I learnt very early on in life that an easy way to feel morally superior is to be prepared to discuss something when the other party isn't. It can be pretty cold comfort when you're not part of the mob and the mob is following the one who shouts loudest, but in school politics you take what comfort you can. You slink back into your hole with a good book (a proudly intellectual and creative activity beyond the ability of the cretins to grasp) and quietly despise the lot of them in the privacy of your own head.
An advanced form of the game is to award points for every emotive buzzword used by the one leading the shouting down of your rational position to disguise the process as debate, e.g. "If you believe that then you're a bent commie."
I can’t remember when I learnt of the Parliamentary practice of talking out; I do remember a sense of disillusion like a slap in the face. It was so important to me to know that there was a place where grown-up, sensible adults could talk about anything in a grown-up, sensible way. Instead I learnt that sometimes, in lieu of an actual debate where – Heaven forefend – people may disagree with you and have the bad taste to point out your errors, clever tricks are employed to use up the allotted Parliamentary time and thus a bill dies like a fragile flower strangled by weeds. It struck me as being on the same level as people who win arguments on technicalities and with clever words, as if that somehow alters the very nature of reality. An activity that never failed to earn my adolescent contempt, and doesn't do too well with me as an adult either.
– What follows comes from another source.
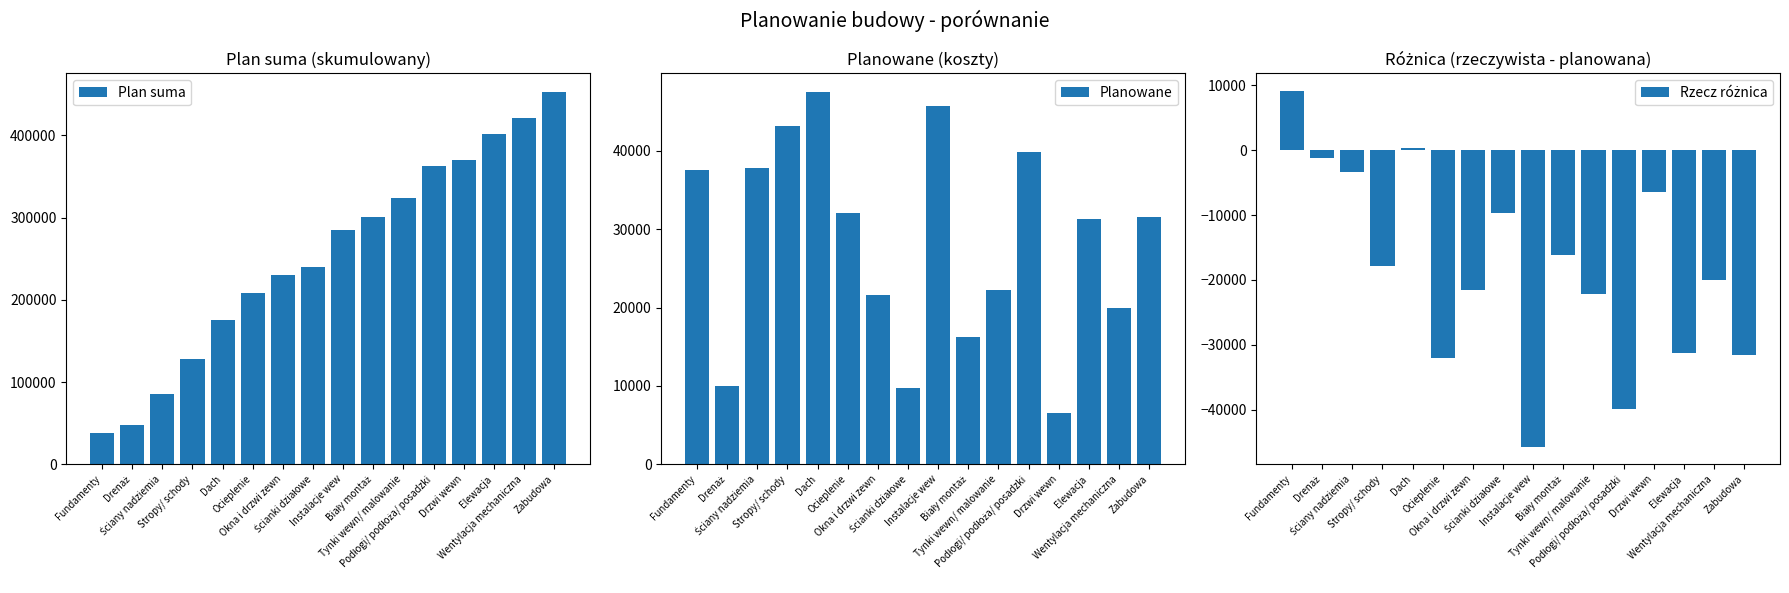

The value of Plan suma at Okna i drzwi zewn is 229700. True or false?

True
(Failing that, you can always just ban whoever you disagree with. Can you tell I grew up under Thatcher?)
Nowadays I'm thicker skinned and a little less starry eyed about Parliament, and sometimes you must sup with the devil. On Friday the amendment to the Freedom of Information Act that will exempt MPs from its provisions is up for grabs again. This was talked out the first time it came up for discussion, so it went to the bottom of the pile. Unusually, however, all the bills that are now ahead of it are incomplete so it gets another chance for debating in the House.
The bill's originator, David Maclean MP, says it's to protect constituents who need to know that their correspondence with their MP is totally confidential. Opponents say that of course constituents need to be granted anonymity, and they already have it under existing rules. Instinct says that Maclean's position may be what it's for, but it's not how it will be used. It will be used to hide as much they can get away with from the public eye, and that is a Bad Thing.
If talking out is the only way to kill it, then talk, my pretties, talk like you’ve never talked before.